▸ **ASSIGNMENT**
Scan the records that follow, and whenever a line has the word "year", copy it.

▸ **ENTRIES SHOWN**

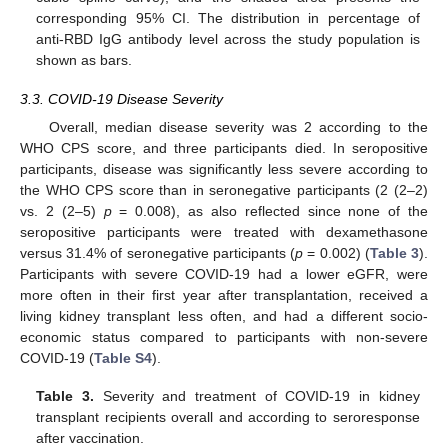
corresponding 95% CI. The distribution in percentage of
anti-RBD IgG antibody level across the study population is
shown as bars.
3.3. COVID-19 Disease Severity
Overall, median disease severity was 2 according to the
WHO CPS score, and three participants died. In seropositive
participants, disease was significantly less severe according to
the WHO CPS score than in seronegative participants (2 (2–2)
vs. 2 (2–5)
p
= 0.008), as also reflected since none of the
seropositive participants were treated with dexamethasone
versus 31.4% of seronegative participants (
p
= 0.002) (
Table 3
).
Participants with severe COVID-19 had a lower eGFR, were
more often in their first year after transplantation, received a
living kidney transplant less often, and had a different socio-
economic status compared to participants with non-severe
COVID-19 (
Table S4
).
Table 3.
Severity and treatment of COVID-19 in kidney
transplant recipients overall and according to seroresponse
after vaccination.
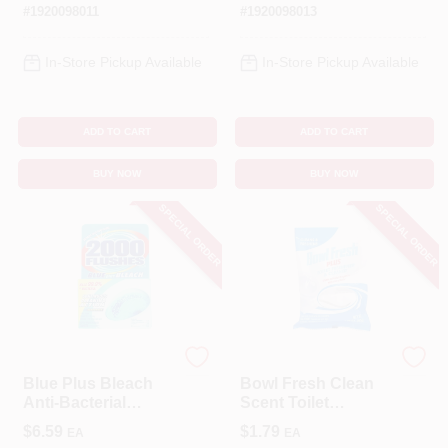
Scent, 24 Oz.
#
1920098011
#
1920098013
In-Store Pickup Available
In-Store Pickup Available
ADD TO CART
ADD TO CART
BUY NOW
BUY NOW
SPECIAL ORDER
SPECIAL ORDER
2000 Flushes
Bowl Fresh
Blue Plus Bleach
Bowl Fresh Clean
Anti-Bacterial
Scent Toilet
System
Deodorizer And
$
6.59
$
1.79
EA
EA
Cleaner 1.76 Oz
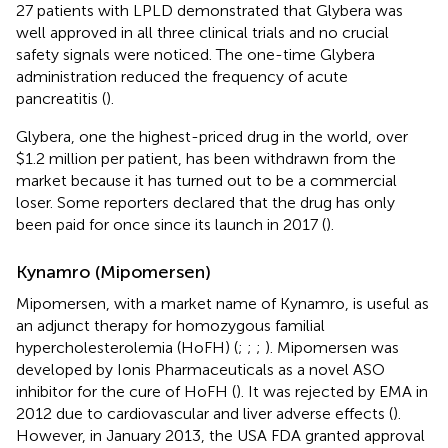
27 patients with LPLD demonstrated that Glybera was
well approved in all three clinical trials and no crucial
safety signals were noticed. The one-time Glybera
administration reduced the frequency of acute
pancreatitis (
).
Glybera, one the highest-priced drug in the world, over
$1.2 million per patient, has been withdrawn from the
market because it has turned out to be a commercial
loser. Some reporters declared that the drug has only
been paid for once since its launch in 2017 (
).
Kynamro (Mipomersen)
Mipomersen, with a market name of Kynamro, is useful as
an adjunct therapy for homozygous familial
hypercholesterolemia (HoFH) (
;
;
;
). Mipomersen was
developed by Ionis Pharmaceuticals as a novel ASO
inhibitor for the cure of HoFH (
). It was rejected by EMA in
2012 due to cardiovascular and liver adverse effects (
).
However, in January 2013, the USA FDA granted approval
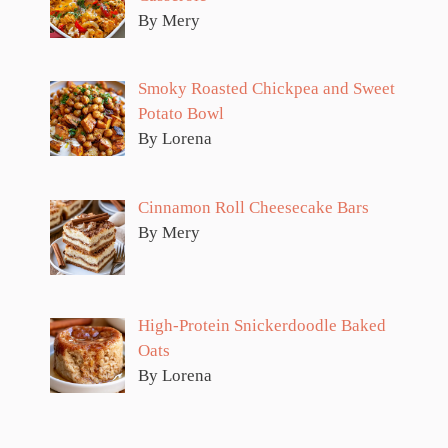
By Mery
Smoky Roasted Chickpea and Sweet
Potato Bowl
By Lorena
Cinnamon Roll Cheesecake Bars
By Mery
High-Protein Snickerdoodle Baked
Oats
By Lorena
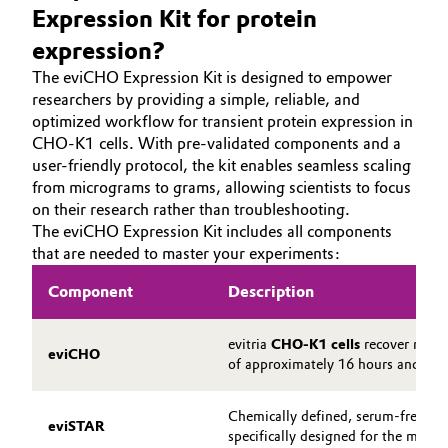
Expression Kit for protein
expression?
The eviCHO Expression Kit is designed to empower
researchers by providing a simple, reliable, and
optimized workflow for transient protein expression in
CHO-K1 cells. With pre-validated components and a
user-friendly protocol, the kit enables seamless scaling
from micrograms to grams, allowing scientists to focus
on their research rather than troubleshooting.
The eviCHO Expression Kit includes all components
that are needed to master your experiments:
Component
Description
evitria
CHO-K1 cells
recover rapid
eviCHO
of approximately 16 hours and mai
Chemically defined, serum-free, pr
eviSTAR
specifically designed for the main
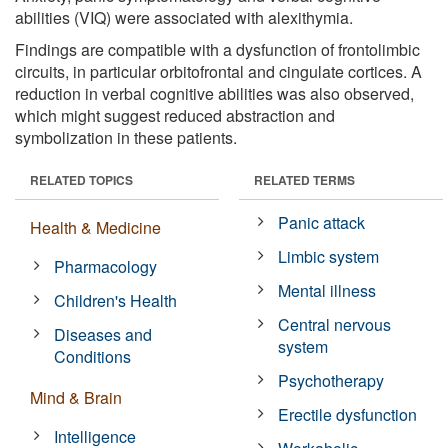
abilities (VIQ) were associated with alexithymia.
Findings are compatible with a dysfunction of frontolimbic
circuits, in particular orbitofrontal and cingulate cortices. A
reduction in verbal cognitive abilities was also observed,
which might suggest reduced abstraction and
symbolization in these patients.
RELATED TOPICS
RELATED TERMS
Panic attack
Health & Medicine
Limbic system
Pharmacology
Mental illness
Children's Health
Central nervous
Diseases and
system
Conditions
Psychotherapy
Mind & Brain
Erectile dysfunction
Intelligence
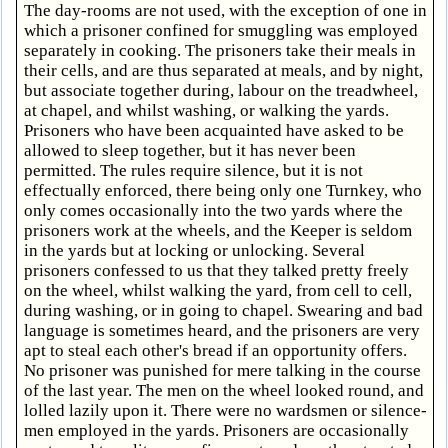
The day-rooms are not used, with the exception of one in
which a prisoner confined for smuggling was employed
separately in cooking. The prisoners take their meals in
their cells, and are thus separated at meals, and by night,
but associate together during, labour on the treadwheel,
at chapel, and whilst washing, or walking the yards.
Prisoners who have been acquainted have asked to be
allowed to sleep together, but it has never been
permitted. The rules require silence, but it is not
effectually enforced, there being only one Turnkey, who
only comes occasionally into the two yards where the
prisoners work at the wheels, and the Keeper is seldom
in the yards but at locking or unlocking. Several
prisoners confessed to us that they talked pretty freely
on the wheel, whilst walking the yard, from cell to cell,
during washing, or in going to chapel. Swearing and bad
language is sometimes heard, and the prisoners are very
apt to steal each other's bread if an opportunity offers.
No prisoner was punished for mere talking in the course
of the last year. The men on the wheel looked round, and
lolled lazily upon it. There were no wardsmen or silence-
men employed in the yards. Prisoners are occasionally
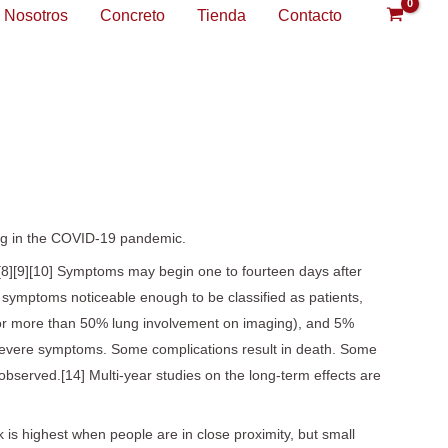
Nosotros
Concreto
Tienda
Contacto
ing in the COVID-19 pandemic.
e.[8][9][10] Symptoms may begin one to fourteen days after
p symptoms noticeable enough to be classified as patients,
or more than 50% lung involvement on imaging), and 5%
ng severe symptoms. Some complications result in death. Some
bserved.[14] Multi-year studies on the long-term effects are
 is highest when people are in close proximity, but small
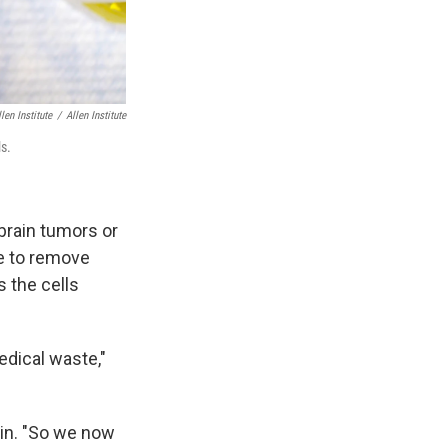
llen Institute
/
Allen Institute
ls.
brain tumors or
ve to remove
s the cells
edical waste,"
ain. "So we now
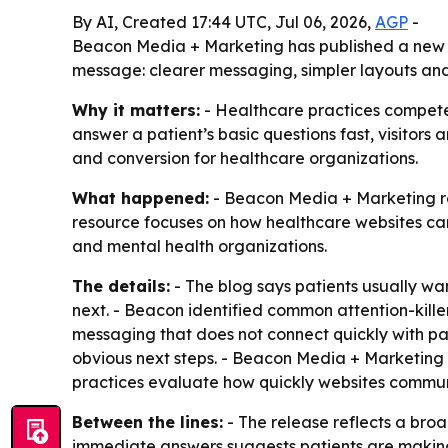
By AI, Created 17:44 UTC, Jul 06, 2026,
AGP
-
Beacon Media + Marketing has published a new gu
message: clearer messaging, simpler layouts and s
Why it matters:
- Healthcare practices compete f
answer a patient’s basic questions fast, visitors
and conversion for healthcare organizations.
What happened:
- Beacon Media + Marketing re
resource focuses on how healthcare websites can
and mental health organizations.
The details:
- The blog says patients usually wan
next. - Beacon identified common attention-kille
messaging that does not connect quickly with pa
obvious next steps. - Beacon Media + Marketing 
practices evaluate how quickly websites commun
Between the lines:
- The release reflects a broa
immediate answers suggests patients are making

▸ **EXERCISE RESPONSE**
more often in their first year after transplantation, received a
of the last year. The men on the wheel looked round, and
bserved.[14] Multi-year studies on the long-term effects are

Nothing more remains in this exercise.